(Exercise details)
Output the entries below exactly, from the first line to the line holding "cy_px: 1055", both included.

(Collected data)
[Start of section]
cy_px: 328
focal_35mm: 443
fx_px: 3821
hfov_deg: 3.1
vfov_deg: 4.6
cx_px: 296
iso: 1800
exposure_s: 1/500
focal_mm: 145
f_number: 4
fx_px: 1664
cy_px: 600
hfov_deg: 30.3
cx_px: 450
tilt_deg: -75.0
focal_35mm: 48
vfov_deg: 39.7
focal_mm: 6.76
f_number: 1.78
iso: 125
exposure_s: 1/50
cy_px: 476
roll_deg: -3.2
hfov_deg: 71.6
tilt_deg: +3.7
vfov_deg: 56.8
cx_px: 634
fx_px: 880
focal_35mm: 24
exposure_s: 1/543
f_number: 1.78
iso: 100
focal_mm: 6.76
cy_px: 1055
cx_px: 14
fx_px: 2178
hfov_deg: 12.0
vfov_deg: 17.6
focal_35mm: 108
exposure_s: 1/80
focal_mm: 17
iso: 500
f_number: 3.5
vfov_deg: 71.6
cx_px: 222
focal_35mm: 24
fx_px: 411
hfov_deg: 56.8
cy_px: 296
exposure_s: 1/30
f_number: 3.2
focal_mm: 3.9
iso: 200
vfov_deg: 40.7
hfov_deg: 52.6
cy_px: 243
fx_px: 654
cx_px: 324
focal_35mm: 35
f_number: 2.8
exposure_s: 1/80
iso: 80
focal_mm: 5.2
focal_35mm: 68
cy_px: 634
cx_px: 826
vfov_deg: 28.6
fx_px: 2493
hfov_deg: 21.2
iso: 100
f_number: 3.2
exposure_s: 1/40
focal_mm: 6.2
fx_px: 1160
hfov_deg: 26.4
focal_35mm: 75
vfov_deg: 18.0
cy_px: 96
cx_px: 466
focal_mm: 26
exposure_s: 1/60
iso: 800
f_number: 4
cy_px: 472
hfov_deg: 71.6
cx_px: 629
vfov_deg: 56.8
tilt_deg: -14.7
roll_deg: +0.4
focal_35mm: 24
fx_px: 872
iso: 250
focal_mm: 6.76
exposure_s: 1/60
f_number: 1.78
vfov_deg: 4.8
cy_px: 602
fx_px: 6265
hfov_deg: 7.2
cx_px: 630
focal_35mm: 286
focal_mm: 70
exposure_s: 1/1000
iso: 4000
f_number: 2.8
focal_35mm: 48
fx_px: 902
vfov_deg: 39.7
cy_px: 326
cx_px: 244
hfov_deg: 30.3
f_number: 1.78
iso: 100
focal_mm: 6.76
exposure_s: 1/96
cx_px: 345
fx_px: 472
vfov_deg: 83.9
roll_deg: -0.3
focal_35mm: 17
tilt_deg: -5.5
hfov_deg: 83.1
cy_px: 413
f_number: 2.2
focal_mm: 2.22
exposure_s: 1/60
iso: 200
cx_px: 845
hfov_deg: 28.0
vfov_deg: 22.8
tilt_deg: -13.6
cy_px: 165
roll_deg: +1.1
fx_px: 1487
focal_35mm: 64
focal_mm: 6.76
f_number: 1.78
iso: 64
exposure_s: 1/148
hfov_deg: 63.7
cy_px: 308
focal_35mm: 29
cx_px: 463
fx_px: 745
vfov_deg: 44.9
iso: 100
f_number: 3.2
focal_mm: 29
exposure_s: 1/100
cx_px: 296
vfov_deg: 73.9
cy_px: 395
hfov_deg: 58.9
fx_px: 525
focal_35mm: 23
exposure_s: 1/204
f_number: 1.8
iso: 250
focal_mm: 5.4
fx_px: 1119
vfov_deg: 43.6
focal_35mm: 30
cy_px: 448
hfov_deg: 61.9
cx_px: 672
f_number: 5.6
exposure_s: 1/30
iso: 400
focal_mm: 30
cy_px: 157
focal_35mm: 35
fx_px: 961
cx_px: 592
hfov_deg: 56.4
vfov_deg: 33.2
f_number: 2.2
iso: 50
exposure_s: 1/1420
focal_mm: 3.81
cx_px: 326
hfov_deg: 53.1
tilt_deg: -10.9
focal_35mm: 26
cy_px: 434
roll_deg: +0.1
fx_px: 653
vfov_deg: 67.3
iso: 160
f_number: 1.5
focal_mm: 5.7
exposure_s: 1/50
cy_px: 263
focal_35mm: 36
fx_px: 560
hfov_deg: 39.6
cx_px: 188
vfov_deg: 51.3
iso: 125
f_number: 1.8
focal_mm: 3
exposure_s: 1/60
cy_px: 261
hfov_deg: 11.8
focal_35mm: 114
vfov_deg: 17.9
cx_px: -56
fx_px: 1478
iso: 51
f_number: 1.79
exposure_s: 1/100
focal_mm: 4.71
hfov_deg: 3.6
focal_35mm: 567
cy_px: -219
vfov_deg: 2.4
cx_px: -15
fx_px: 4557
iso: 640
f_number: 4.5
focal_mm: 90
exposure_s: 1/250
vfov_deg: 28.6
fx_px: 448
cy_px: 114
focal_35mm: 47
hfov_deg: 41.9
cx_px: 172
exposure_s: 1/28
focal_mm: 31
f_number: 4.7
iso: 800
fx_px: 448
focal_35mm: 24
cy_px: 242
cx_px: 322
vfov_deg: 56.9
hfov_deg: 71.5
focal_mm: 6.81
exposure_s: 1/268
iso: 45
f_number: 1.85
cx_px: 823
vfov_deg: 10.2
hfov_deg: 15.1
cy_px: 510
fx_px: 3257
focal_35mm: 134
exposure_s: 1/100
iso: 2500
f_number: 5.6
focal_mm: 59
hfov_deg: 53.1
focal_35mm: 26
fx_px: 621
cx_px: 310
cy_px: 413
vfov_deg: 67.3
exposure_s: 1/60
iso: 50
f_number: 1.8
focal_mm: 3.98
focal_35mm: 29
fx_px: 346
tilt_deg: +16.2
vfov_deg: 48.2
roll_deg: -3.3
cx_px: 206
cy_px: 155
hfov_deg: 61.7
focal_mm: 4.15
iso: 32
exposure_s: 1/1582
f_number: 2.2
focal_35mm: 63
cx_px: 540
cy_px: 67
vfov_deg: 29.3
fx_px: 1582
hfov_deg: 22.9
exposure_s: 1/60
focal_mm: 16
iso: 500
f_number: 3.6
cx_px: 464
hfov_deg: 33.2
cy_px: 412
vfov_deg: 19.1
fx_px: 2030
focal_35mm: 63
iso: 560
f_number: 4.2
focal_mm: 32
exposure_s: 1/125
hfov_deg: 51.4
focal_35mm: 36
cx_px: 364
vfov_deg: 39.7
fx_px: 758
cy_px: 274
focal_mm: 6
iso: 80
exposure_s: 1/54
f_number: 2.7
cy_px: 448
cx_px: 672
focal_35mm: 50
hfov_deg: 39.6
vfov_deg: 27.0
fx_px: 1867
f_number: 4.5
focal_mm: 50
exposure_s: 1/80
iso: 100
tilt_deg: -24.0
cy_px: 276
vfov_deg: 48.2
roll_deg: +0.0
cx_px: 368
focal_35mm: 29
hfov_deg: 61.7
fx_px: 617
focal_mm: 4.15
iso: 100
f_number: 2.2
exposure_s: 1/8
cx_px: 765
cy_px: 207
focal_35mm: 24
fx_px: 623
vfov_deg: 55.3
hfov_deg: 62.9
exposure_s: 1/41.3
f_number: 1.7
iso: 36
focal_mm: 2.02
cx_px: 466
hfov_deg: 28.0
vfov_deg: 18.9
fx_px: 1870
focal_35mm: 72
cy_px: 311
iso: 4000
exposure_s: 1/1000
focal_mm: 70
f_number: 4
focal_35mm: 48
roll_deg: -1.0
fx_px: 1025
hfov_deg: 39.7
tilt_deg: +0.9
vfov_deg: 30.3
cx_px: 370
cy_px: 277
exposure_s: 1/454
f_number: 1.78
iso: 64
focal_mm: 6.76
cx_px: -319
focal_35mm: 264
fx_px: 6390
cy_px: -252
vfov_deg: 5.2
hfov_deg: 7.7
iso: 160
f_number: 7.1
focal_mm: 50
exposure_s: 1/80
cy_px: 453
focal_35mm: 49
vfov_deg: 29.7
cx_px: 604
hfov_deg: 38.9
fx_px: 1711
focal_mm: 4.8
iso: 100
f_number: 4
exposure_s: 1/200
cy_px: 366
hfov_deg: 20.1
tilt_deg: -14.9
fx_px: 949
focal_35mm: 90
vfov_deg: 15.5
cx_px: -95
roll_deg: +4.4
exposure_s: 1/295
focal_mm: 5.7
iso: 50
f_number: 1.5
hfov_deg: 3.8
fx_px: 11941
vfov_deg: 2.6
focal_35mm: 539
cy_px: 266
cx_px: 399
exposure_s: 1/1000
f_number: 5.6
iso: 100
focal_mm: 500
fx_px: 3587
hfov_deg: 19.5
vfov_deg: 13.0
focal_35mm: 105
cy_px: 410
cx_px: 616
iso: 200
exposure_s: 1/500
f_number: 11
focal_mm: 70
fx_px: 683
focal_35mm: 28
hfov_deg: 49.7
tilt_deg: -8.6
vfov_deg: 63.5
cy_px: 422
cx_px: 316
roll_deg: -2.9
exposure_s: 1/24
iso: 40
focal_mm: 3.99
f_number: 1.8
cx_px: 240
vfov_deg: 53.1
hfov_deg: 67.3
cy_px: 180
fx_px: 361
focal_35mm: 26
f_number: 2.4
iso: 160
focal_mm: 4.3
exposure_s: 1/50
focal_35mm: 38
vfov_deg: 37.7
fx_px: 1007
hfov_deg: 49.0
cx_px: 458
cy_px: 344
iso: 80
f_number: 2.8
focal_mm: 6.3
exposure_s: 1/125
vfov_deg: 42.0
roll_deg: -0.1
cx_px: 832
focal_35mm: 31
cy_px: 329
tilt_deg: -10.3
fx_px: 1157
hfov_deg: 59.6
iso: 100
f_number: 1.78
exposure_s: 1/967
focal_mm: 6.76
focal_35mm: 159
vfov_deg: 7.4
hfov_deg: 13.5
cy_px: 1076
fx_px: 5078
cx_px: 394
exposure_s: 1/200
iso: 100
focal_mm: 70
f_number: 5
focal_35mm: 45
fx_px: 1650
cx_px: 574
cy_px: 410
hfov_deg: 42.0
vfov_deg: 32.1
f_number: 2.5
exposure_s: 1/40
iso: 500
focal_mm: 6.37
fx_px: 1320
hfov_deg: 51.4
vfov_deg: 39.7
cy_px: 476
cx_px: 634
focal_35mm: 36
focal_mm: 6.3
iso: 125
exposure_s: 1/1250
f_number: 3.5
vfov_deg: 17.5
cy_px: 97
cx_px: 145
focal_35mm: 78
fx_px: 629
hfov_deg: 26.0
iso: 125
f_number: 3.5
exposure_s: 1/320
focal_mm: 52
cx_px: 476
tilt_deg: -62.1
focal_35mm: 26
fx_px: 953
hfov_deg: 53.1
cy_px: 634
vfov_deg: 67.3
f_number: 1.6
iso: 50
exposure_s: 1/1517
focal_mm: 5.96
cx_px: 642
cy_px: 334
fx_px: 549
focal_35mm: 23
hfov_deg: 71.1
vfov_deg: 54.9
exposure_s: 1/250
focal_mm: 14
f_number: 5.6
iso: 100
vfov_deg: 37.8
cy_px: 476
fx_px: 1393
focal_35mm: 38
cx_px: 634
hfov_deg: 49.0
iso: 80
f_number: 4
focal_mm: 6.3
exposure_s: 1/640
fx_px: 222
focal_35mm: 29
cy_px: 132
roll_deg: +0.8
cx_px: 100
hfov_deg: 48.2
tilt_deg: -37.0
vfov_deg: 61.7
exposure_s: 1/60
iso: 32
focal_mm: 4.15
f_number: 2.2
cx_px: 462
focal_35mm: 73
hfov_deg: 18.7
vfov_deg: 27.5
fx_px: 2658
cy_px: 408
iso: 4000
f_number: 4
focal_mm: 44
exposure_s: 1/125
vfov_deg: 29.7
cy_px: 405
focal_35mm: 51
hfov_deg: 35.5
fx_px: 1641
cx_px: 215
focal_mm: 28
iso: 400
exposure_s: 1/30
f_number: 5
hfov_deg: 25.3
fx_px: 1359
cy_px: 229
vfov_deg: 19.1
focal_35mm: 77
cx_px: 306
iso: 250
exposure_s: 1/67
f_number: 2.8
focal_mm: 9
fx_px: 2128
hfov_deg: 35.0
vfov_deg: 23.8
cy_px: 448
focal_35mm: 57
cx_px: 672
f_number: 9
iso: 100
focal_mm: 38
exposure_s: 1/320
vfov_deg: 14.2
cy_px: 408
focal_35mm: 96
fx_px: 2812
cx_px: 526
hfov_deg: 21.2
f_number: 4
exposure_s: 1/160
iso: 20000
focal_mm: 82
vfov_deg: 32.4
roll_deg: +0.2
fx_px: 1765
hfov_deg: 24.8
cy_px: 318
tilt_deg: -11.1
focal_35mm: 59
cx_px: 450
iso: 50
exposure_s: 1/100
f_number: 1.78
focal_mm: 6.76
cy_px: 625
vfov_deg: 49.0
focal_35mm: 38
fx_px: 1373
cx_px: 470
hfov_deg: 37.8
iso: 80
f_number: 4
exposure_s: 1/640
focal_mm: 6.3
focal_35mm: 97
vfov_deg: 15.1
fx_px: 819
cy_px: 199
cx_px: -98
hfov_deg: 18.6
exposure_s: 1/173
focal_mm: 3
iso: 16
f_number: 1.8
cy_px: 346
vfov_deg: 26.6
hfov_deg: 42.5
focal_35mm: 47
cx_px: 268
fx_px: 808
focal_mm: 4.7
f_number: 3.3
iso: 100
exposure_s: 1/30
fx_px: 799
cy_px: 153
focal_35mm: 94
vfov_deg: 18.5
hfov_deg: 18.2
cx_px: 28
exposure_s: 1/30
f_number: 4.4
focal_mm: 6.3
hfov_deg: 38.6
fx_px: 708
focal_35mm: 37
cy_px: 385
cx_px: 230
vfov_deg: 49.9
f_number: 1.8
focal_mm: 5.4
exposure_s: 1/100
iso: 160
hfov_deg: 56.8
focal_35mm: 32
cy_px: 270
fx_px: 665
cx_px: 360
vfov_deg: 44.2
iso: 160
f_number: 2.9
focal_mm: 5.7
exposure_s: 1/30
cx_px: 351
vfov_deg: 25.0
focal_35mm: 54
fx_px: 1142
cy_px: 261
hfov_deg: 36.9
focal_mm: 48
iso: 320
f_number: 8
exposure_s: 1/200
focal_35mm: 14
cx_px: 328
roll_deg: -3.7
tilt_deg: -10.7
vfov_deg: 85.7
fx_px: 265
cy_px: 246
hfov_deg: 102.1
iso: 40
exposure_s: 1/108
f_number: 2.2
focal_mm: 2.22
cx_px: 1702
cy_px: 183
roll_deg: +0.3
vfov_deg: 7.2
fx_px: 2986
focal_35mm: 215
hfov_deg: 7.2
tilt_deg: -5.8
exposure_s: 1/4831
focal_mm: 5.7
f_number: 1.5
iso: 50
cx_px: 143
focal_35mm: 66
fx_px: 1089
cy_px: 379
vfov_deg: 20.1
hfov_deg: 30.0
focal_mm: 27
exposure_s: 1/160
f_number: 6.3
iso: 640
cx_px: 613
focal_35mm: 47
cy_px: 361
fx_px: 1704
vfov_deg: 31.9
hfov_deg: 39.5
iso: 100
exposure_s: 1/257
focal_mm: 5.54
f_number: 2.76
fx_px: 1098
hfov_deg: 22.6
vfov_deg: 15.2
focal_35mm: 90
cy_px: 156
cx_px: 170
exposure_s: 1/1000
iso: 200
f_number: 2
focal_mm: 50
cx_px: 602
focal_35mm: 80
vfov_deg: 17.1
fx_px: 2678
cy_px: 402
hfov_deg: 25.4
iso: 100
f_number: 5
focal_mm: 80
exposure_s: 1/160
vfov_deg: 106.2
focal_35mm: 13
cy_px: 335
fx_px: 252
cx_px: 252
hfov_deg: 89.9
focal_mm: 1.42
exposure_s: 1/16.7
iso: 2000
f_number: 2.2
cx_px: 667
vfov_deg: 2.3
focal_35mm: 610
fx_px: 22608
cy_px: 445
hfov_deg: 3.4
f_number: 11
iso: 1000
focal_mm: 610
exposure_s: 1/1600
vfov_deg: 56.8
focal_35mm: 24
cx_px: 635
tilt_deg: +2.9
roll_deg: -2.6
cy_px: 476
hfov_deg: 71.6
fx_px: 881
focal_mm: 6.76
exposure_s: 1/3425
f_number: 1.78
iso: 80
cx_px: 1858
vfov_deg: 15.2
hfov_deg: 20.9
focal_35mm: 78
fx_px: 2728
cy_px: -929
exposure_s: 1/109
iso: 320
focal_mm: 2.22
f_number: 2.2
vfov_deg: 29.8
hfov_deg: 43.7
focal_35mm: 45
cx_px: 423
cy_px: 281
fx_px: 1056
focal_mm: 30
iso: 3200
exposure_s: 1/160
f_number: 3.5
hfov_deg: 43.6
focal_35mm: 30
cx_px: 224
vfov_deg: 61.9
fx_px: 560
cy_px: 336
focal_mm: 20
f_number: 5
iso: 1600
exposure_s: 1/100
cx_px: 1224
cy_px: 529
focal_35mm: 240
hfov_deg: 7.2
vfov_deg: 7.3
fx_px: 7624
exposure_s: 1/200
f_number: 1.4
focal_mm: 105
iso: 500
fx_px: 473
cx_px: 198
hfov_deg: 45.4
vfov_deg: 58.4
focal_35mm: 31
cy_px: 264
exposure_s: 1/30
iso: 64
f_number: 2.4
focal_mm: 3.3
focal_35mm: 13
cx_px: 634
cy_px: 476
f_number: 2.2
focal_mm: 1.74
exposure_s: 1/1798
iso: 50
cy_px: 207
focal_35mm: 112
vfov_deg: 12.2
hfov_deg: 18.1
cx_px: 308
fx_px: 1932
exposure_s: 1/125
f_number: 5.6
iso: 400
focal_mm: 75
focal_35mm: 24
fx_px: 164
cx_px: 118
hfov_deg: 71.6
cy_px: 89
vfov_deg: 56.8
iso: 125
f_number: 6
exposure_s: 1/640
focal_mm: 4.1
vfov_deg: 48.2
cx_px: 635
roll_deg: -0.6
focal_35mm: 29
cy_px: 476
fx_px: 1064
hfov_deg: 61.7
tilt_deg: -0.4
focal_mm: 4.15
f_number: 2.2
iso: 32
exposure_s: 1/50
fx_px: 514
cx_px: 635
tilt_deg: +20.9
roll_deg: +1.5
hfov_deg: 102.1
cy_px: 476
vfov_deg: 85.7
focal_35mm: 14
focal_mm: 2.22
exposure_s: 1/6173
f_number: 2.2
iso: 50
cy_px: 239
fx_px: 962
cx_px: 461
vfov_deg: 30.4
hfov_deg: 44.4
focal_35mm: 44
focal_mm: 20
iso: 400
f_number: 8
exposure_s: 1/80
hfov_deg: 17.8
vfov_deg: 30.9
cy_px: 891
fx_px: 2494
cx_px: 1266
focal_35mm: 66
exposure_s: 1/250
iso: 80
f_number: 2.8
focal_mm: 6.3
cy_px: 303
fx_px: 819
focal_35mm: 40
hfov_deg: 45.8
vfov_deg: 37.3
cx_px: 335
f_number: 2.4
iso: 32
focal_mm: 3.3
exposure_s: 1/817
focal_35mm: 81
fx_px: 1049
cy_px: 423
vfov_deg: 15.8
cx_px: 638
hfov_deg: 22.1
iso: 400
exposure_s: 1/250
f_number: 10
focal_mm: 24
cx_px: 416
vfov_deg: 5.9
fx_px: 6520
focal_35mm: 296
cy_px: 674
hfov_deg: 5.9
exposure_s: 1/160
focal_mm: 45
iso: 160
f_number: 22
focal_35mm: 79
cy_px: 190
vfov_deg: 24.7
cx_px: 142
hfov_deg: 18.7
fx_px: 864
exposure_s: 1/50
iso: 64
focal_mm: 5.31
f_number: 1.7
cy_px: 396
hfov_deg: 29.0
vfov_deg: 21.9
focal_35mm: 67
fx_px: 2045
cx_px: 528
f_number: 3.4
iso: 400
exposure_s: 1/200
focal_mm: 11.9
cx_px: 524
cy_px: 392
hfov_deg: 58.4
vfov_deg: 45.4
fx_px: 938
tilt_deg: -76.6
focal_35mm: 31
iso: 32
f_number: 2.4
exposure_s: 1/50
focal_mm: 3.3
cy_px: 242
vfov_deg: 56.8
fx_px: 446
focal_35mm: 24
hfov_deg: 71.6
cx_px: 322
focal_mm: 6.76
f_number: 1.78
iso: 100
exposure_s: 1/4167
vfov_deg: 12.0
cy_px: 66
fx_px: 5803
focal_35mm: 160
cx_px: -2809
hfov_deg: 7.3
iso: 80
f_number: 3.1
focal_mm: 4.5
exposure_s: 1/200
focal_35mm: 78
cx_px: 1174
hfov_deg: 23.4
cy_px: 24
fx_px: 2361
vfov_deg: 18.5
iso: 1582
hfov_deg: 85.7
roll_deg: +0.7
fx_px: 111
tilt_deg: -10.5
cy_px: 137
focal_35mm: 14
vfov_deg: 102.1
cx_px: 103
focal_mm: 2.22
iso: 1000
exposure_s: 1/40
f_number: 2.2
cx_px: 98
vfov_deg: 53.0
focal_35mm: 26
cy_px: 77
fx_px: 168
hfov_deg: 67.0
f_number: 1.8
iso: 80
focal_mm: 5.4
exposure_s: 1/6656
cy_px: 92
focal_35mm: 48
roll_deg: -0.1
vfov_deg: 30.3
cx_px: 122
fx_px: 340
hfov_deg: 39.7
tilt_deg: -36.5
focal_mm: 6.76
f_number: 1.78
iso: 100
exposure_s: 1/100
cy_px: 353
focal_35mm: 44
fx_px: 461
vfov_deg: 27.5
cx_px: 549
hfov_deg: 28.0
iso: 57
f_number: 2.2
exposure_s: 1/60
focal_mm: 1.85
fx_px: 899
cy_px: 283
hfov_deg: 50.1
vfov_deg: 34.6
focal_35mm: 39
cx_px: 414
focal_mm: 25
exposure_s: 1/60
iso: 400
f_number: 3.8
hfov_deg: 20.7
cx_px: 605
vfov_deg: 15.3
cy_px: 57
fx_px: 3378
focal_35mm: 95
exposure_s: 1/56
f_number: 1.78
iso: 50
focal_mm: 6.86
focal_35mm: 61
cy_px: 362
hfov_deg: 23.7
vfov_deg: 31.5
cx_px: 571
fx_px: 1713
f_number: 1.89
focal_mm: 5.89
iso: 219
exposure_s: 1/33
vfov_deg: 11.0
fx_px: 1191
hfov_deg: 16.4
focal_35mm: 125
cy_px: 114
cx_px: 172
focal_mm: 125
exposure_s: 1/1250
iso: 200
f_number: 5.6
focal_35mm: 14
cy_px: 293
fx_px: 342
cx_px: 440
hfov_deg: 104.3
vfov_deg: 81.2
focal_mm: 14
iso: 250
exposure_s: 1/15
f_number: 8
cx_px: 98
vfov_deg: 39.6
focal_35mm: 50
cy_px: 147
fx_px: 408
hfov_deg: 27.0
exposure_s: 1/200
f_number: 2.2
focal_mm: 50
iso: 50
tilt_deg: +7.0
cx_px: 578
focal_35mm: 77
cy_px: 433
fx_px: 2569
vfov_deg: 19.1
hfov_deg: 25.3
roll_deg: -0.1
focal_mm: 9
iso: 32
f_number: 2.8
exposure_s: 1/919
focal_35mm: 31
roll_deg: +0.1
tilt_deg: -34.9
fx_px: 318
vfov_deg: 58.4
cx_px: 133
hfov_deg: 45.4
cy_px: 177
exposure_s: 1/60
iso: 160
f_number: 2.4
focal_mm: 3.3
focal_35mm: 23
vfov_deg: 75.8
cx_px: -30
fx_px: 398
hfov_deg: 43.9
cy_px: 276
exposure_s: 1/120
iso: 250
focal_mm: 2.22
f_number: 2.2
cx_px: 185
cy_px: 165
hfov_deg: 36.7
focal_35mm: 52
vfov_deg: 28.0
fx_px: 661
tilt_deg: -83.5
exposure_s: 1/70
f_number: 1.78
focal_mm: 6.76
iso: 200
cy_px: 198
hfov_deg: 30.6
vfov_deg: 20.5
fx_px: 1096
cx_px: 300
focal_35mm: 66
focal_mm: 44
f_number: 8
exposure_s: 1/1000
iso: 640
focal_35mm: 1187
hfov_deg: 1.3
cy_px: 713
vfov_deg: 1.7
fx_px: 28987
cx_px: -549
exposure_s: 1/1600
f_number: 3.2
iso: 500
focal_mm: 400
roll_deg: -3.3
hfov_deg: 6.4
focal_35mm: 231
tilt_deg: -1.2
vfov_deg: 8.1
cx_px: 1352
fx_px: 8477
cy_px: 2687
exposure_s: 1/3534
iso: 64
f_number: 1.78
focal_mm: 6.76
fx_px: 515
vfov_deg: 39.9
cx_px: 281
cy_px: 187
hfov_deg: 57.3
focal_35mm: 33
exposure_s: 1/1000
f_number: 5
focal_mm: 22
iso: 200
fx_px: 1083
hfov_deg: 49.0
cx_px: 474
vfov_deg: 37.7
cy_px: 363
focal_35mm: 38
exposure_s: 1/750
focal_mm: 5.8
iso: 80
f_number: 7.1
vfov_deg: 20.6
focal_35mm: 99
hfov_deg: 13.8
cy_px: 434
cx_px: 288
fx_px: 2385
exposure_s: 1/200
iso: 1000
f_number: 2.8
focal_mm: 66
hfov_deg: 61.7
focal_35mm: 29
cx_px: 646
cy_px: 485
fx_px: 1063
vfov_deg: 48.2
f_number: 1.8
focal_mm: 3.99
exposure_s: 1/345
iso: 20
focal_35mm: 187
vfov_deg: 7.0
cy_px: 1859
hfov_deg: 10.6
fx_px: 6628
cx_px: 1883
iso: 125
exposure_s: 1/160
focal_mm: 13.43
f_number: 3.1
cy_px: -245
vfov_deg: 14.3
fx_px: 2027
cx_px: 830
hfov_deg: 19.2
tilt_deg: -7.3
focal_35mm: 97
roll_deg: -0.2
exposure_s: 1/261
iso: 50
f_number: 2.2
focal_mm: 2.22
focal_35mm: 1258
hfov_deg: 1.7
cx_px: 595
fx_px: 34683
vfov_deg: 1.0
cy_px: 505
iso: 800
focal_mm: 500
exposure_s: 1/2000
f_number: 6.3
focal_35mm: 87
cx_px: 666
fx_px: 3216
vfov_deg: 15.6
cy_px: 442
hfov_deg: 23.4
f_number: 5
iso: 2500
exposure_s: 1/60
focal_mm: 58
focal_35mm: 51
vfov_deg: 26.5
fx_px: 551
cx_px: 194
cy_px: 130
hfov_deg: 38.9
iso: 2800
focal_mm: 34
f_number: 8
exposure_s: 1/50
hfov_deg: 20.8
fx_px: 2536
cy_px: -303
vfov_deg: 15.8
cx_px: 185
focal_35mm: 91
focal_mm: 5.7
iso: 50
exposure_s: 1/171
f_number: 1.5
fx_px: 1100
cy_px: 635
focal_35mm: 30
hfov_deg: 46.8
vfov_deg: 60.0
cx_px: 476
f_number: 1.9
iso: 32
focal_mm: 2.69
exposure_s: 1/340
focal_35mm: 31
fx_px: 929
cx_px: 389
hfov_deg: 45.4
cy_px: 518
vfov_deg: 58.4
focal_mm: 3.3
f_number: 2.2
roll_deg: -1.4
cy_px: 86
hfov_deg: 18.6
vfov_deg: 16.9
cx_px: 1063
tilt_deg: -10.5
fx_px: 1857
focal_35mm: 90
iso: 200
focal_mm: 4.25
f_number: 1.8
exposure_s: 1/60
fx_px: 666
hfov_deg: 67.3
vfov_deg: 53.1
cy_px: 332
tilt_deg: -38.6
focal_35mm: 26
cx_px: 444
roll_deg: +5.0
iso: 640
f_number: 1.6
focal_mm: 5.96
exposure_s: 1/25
[End of section]
(Answer box)
cy_px: 328
focal_35mm: 443
fx_px: 3821
hfov_deg: 3.1
vfov_deg: 4.6
cx_px: 296
iso: 1800
exposure_s: 1/500
focal_mm: 145
f_number: 4
fx_px: 1664
cy_px: 600
hfov_deg: 30.3
cx_px: 450
tilt_deg: -75.0
focal_35mm: 48
vfov_deg: 39.7
focal_mm: 6.76
f_number: 1.78
iso: 125
exposure_s: 1/50
cy_px: 476
roll_deg: -3.2
hfov_deg: 71.6
tilt_deg: +3.7
vfov_deg: 56.8
cx_px: 634
fx_px: 880
focal_35mm: 24
exposure_s: 1/543
f_number: 1.78
iso: 100
focal_mm: 6.76
cy_px: 1055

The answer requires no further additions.